I began college joining a sorority, and shortly after, finding out how it was like to date someone else in Greek Life. Truth be told, even when you're in the same exact position, nothing feels as real as experiencing something yourself from the outside. I've dated men before who broke up with me for being in a sorority, because there were things happening that they didn't agree to. Being in an organization of any sort is a lot like having a full-time job, along with school. To save your sanity, here's something things you should expect before saying "yes."
Your schedules will never line up.
I learned this one the hard way. During any given week, there's at least two meetings your significant other will be going to. Loading that on top of philanthropy events, socials, pledge meetings, and brotherhood/sisterhood events, it will be complete chaos most days. With school, jobs, and internships of your own, there will be times where seeing each other for an hour every few days will be your only option. You will begin to appreciate the small times you actually get to spend together, and you'll cherish end-of-semester breaks when the chaos is finally over.
Make friends with their friends, because how their brothers and sisters think of you will make the difference.
As the Spice Girls would say, "If you wanna be my lover, you gotta get with my friends." Those in Greek Life treat their brothers and sisters like blood relatives and have all the influence. It may not be fair, but I promise you it'll save you tons of headache.
Words you've never used in regular banter will be used, a lot.
"Date party," "rush," "PNM," "pref night," and "chapter" are a few of many examples, and understanding what these are from the start will make tedious conversation mean something a little more to you.
There are events specifically designed for two organizations of the opposite-sex to mingle. Acceptance is key.

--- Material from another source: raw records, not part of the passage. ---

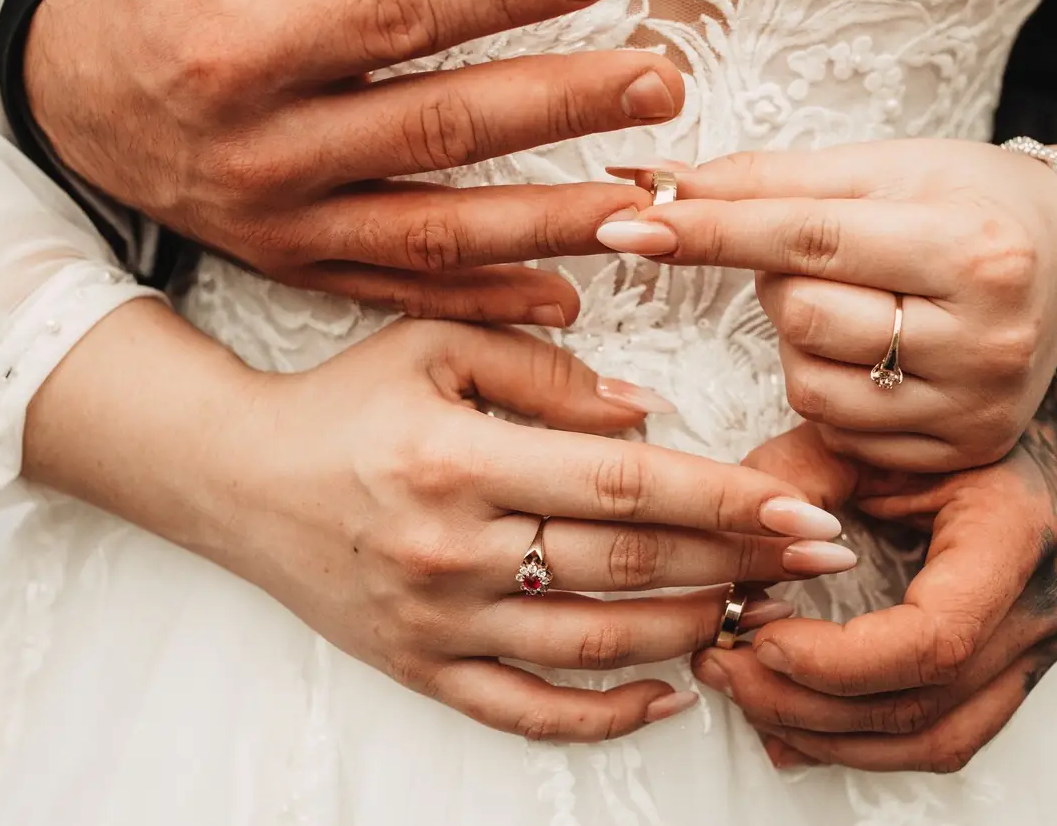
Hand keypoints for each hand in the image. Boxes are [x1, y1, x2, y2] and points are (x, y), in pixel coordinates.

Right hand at [25, 0, 683, 324]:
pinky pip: (404, 293)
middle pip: (439, 124)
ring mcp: (291, 223)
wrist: (73, 115)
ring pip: (437, 229)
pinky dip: (485, 302)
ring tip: (640, 203)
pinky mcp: (302, 268)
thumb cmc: (160, 11)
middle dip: (559, 105)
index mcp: (249, 49)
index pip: (397, 15)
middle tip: (658, 85)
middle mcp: (273, 147)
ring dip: (548, 220)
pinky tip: (564, 298)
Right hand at [214, 321, 857, 740]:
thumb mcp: (434, 343)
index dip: (725, 500)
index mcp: (460, 459)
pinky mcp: (423, 669)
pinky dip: (605, 713)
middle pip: (627, 567)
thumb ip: (545, 367)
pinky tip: (668, 693)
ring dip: (692, 630)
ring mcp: (438, 623)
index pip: (625, 485)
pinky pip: (527, 712)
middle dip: (738, 564)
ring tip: (762, 608)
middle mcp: (451, 550)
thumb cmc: (346, 402)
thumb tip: (647, 415)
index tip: (803, 508)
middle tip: (820, 560)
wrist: (237, 477)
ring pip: (594, 643)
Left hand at [596, 144, 1056, 469]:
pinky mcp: (963, 450)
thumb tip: (650, 188)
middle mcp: (986, 337)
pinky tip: (874, 351)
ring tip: (855, 300)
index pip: (809, 239)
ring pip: (810, 384)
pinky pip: (839, 431)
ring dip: (801, 339)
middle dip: (780, 282)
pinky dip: (830, 386)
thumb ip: (764, 181)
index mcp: (972, 246)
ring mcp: (977, 406)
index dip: (712, 230)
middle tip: (822, 256)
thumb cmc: (966, 198)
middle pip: (804, 317)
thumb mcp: (880, 166)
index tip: (630, 223)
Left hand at [692, 403, 1056, 771]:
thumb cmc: (937, 435)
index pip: (935, 638)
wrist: (1018, 441)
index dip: (839, 659)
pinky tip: (795, 731)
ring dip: (828, 736)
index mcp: (1013, 533)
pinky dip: (861, 745)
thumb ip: (794, 483)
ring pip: (933, 741)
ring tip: (747, 699)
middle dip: (808, 702)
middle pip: (924, 702)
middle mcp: (1038, 606)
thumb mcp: (862, 436)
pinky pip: (942, 739)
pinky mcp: (1013, 676)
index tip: (760, 640)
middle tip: (723, 670)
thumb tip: (736, 564)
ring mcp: (1034, 652)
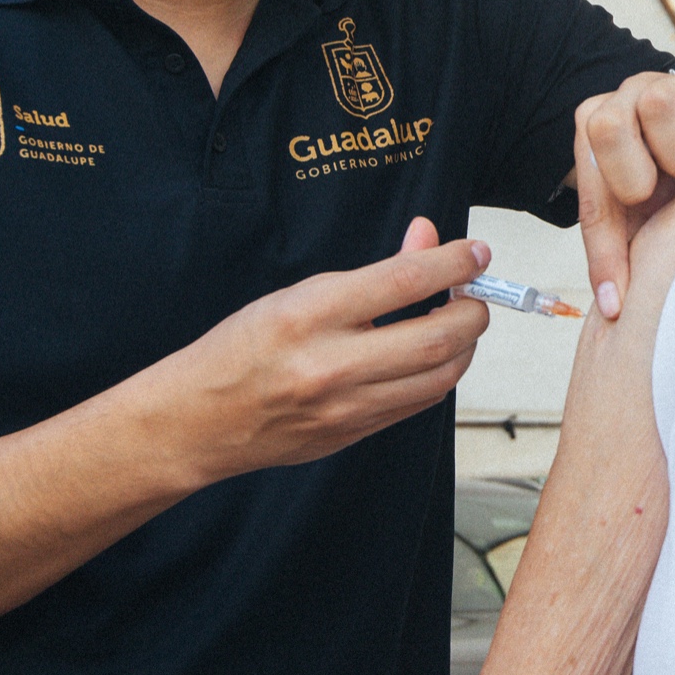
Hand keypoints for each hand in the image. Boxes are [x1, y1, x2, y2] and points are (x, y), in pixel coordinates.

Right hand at [168, 217, 492, 479]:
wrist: (198, 420)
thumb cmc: (245, 347)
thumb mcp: (298, 293)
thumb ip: (371, 272)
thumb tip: (429, 240)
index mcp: (310, 314)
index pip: (404, 281)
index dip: (454, 264)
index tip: (476, 253)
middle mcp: (330, 364)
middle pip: (436, 338)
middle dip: (473, 312)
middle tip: (475, 295)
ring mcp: (344, 407)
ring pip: (438, 378)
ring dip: (464, 348)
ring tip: (459, 325)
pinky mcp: (353, 435)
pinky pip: (417, 403)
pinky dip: (438, 375)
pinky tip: (433, 357)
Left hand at [576, 66, 674, 319]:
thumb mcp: (652, 221)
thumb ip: (626, 254)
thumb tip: (614, 310)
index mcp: (596, 138)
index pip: (591, 198)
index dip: (605, 251)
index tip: (619, 298)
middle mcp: (622, 102)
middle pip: (606, 129)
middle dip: (639, 174)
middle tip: (666, 191)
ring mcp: (663, 82)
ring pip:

By far one of the toughest challenges to dating someone is Greek Life is accepting the fact that they will be around the opposite sex more than you would like. Unless you're in the sorority or fraternity involved in these mixers, you will probably not be invited to go. When I go to mixers, I enjoy them because I get to be with most of my organization at one time and dress up in a ridiculous theme. This will be a hard pill to swallow most weekends, but keep faith, because there's usually good intentions behind it.
You will never understand why he has "pledge stuff" on a Tuesday night, or why she has a 9-hour recruitment workshop on a Saturday. Every question is not meant to be answered.
In Greek Life, there are things we cannot disclose to people who are not in our organization. Even being Greek and dating someone in Greek Life, I still do not know about most things in that organization, and one of these things will definitely be "pledge stuff." For most sororities, you will see acronyms that don't make sense to you, and there will be obligations on Saturday afternoons to plan a recruitment that no one else can know about. Don't feel offended when these things can't be said to you; most of these people are just protective over their traditions and history, and even that's something I had to adjust to.
Sorority houses will have strict rules and fraternity houses will be... unique.
Sororities have strict rules about what can happen (or not happen) inside of their homes, like no boys and no alcohol. On the contrary, you will experience things in fraternity houses that you will never be able to un-see.
Paint on everything.
This goes for more of the sororities, but paint is on everything because we have a fixation with wanting to customize everything. Paddles, coolers, flasks, pong tables, canvases, wooden boxes - everything and anything deserves Lilly print, monograms, glitter, and our favorite frats letters. When we commit to a craft, we commit, so take your cooler, act like you understand why we made it, and enjoy it.
Moral of the story, it'll be an adjustment, but I promise there will never be a dull moment.